-- begin Passage to read --

# I colored my hair twice and looks like I didnt do anything to it!?



## Pink_minx (Feb 2, 2007)

I color my hair very dark black in November.  So now I wanted a change and colored it dark ruby which is like a dark brown reddish color.  It made no difference except for my roots so my roots are like this pretty reddish color in the sun and the rest of my hair is black.  So then I colored it a LIGHTER color like mahogany and my hair is still black except for my roots though.  Why is it doing this? I probably shouldnt color my hair anymore but I dont know why its not affecting my hair is it because the black color is so strong? hmmmmm
	

	
	
		
		

		
			



​


----------



## kimmy (Feb 2, 2007)

dyes with colour lifting ingredients will only lift natural colour, they won't lift previous dye deposits. if you want to lift the dark brown you dyed it in November, you're going to have to use a colour remover and THEN dye it.


----------



## Jeannine8 (Feb 2, 2007)

You can't lift black hair dye. I always tell girls, if you're going to dye your hair black, make sure you want it for a looong while! 

Dying over it won't help, it'll only dye your undyed hair, which is the roots.  You can either leave it dark, or remove the black dye, then dye over it with the color you want.

It's not impossible to get rid of black dye, i've done it myself before, but it's a process.


----------



## kimmy (Feb 2, 2007)

removing black hair dye is quite a process...a tolling one at that. i went from black to blonde and it destroyed my hair.


----------



## Pink_minx (Feb 2, 2007)

argh thanks girls...I guess I should just wait then 
	

	
	
		
		

		
		
	


	




 I dont think I want to mess my hair up any further than I have!

Thanks again!


----------



## jessiekins1 (Feb 2, 2007)

-- end Passage to read --

What this task involves >>
Please answer from the hair-dye thread: after dark ruby, which lighter color did Pink_minx use on her hair?

-- begin Information supplied --

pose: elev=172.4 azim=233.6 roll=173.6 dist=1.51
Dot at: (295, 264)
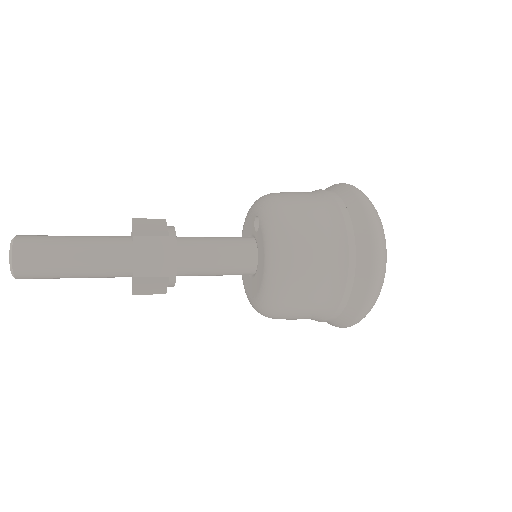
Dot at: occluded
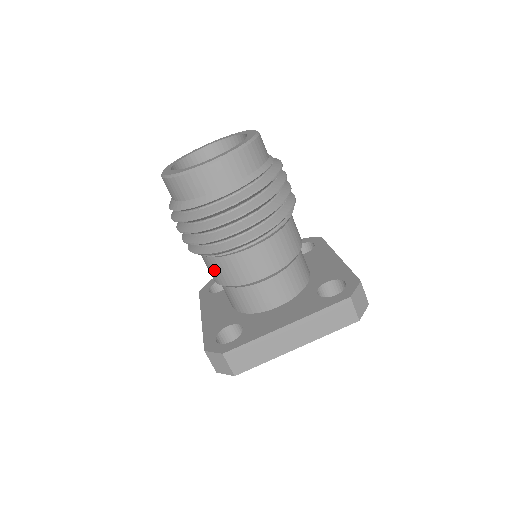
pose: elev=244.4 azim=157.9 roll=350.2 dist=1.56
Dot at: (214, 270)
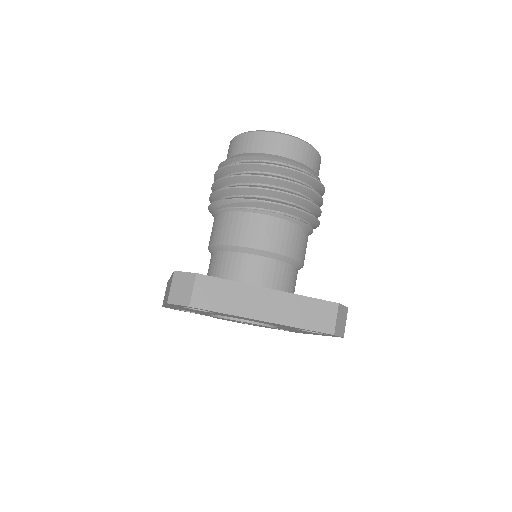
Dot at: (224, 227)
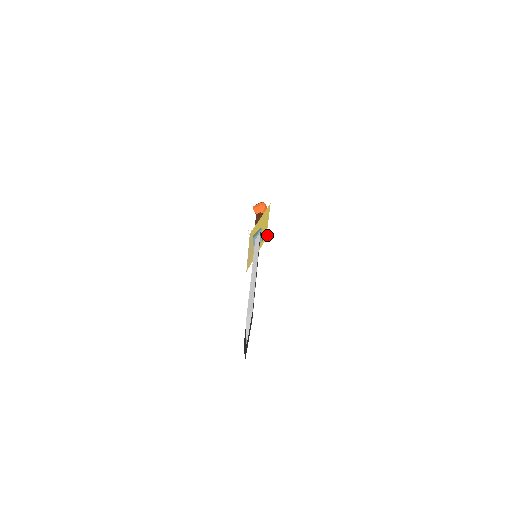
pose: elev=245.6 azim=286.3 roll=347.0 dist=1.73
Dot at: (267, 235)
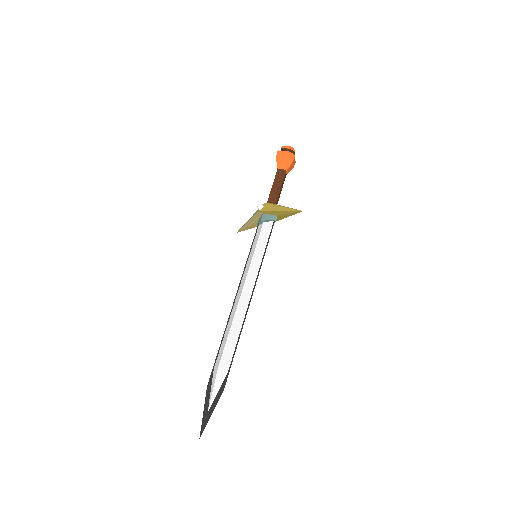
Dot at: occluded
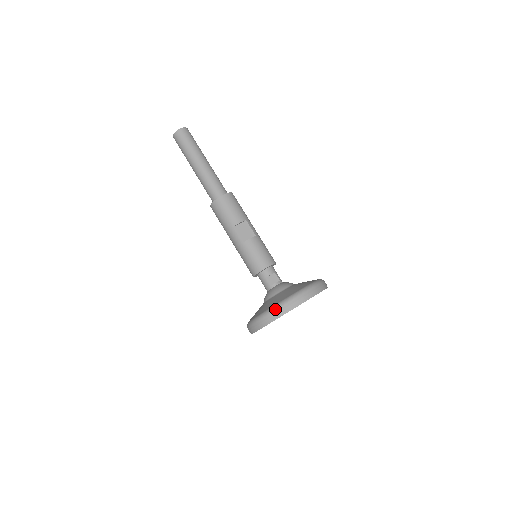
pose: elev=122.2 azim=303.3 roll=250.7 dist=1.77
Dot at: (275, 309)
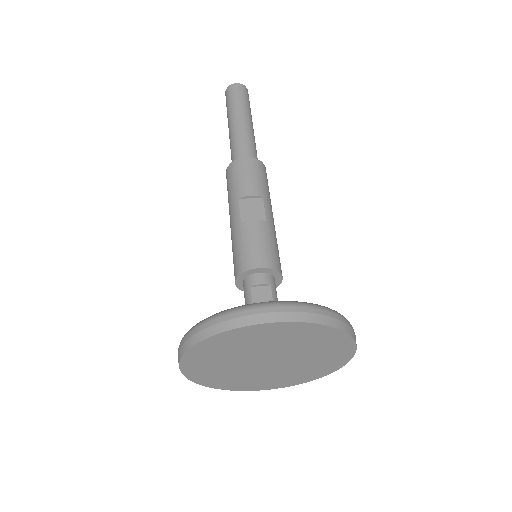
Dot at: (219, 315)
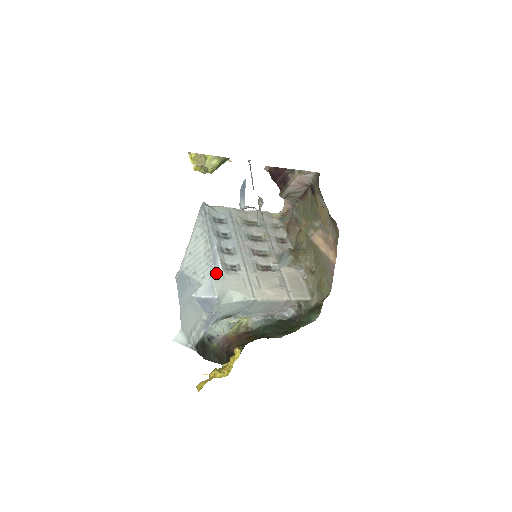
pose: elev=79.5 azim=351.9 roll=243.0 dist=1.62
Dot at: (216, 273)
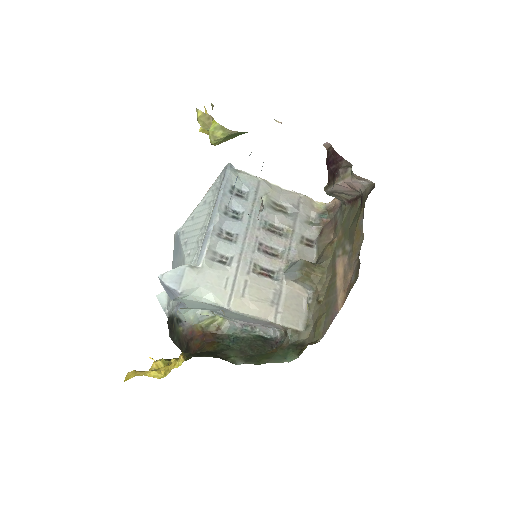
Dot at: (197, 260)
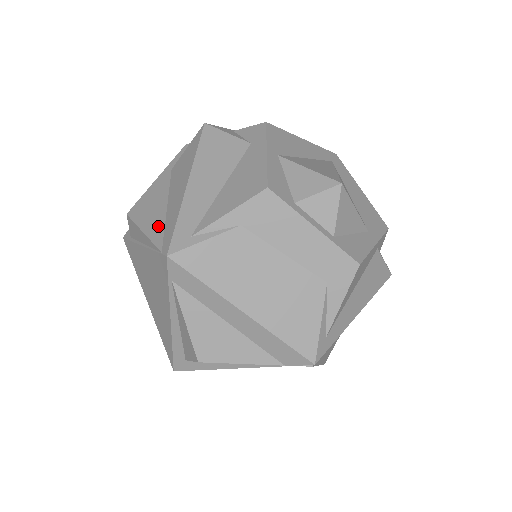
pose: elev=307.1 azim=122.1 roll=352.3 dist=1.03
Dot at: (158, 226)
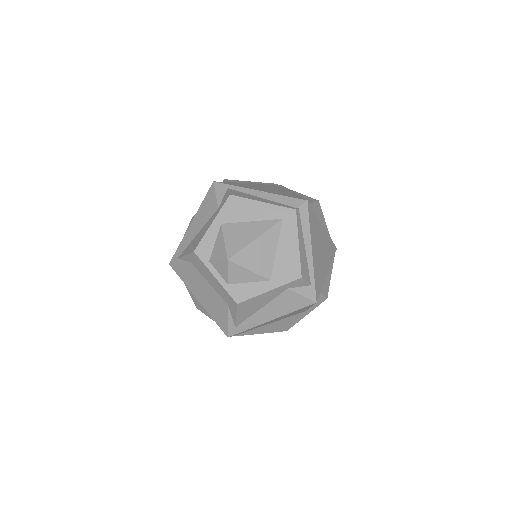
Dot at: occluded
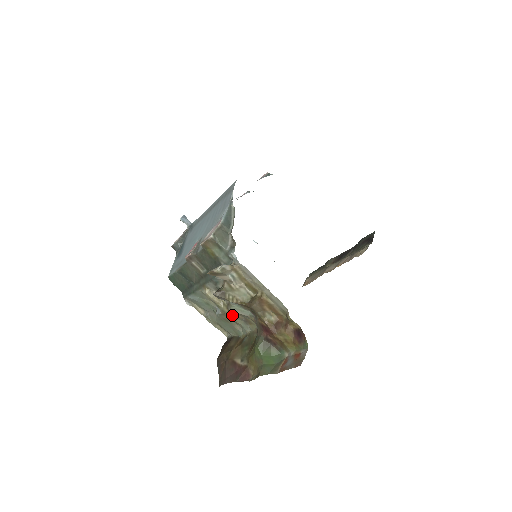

-- end Information supplied --
-- begin Information supplied --

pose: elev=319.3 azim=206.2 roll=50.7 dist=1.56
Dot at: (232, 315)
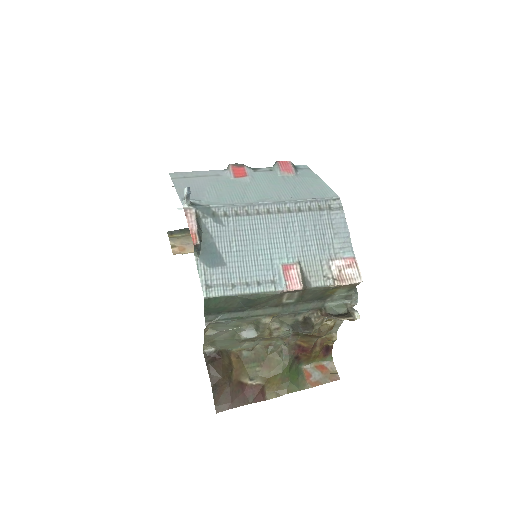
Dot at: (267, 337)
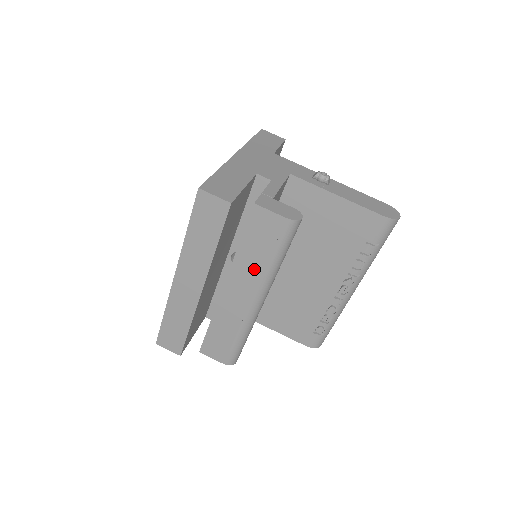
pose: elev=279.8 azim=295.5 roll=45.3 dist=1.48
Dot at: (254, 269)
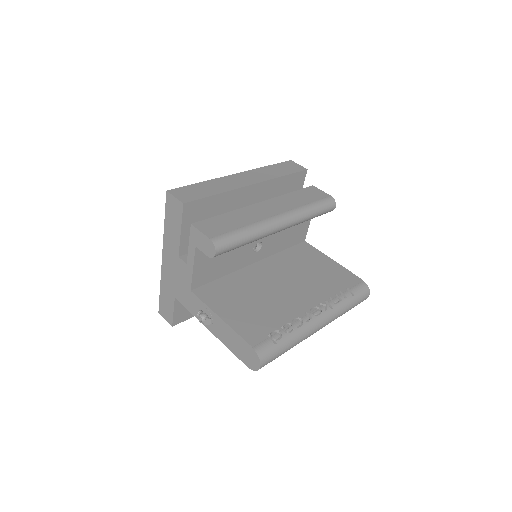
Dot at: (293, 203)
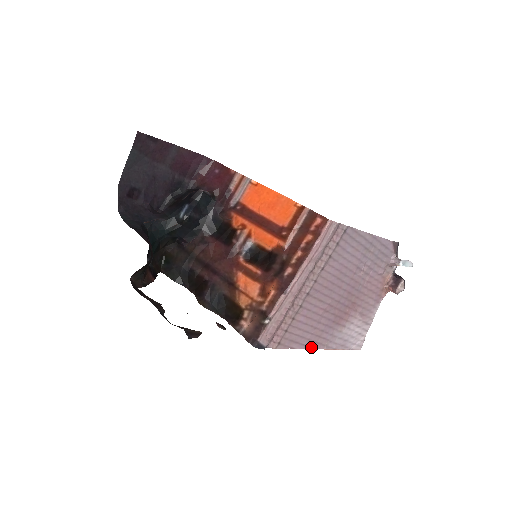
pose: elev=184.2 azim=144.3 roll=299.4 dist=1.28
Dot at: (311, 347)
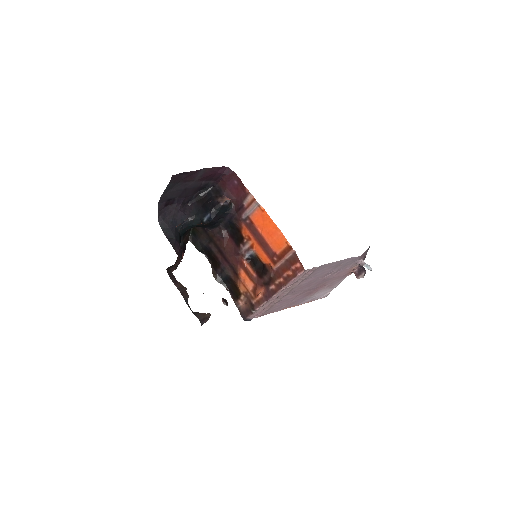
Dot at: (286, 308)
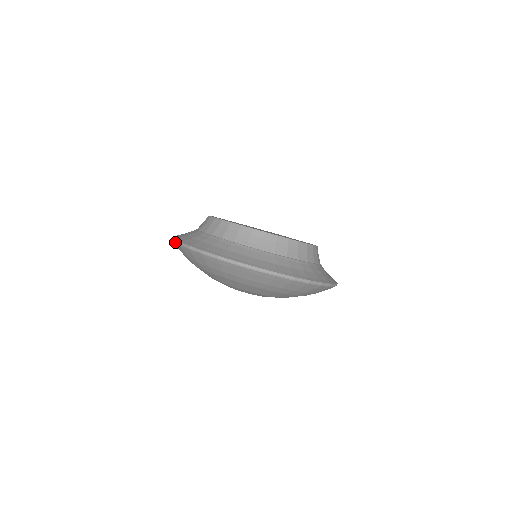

-- end Information supplied --

Output of the task >>
Mahogany.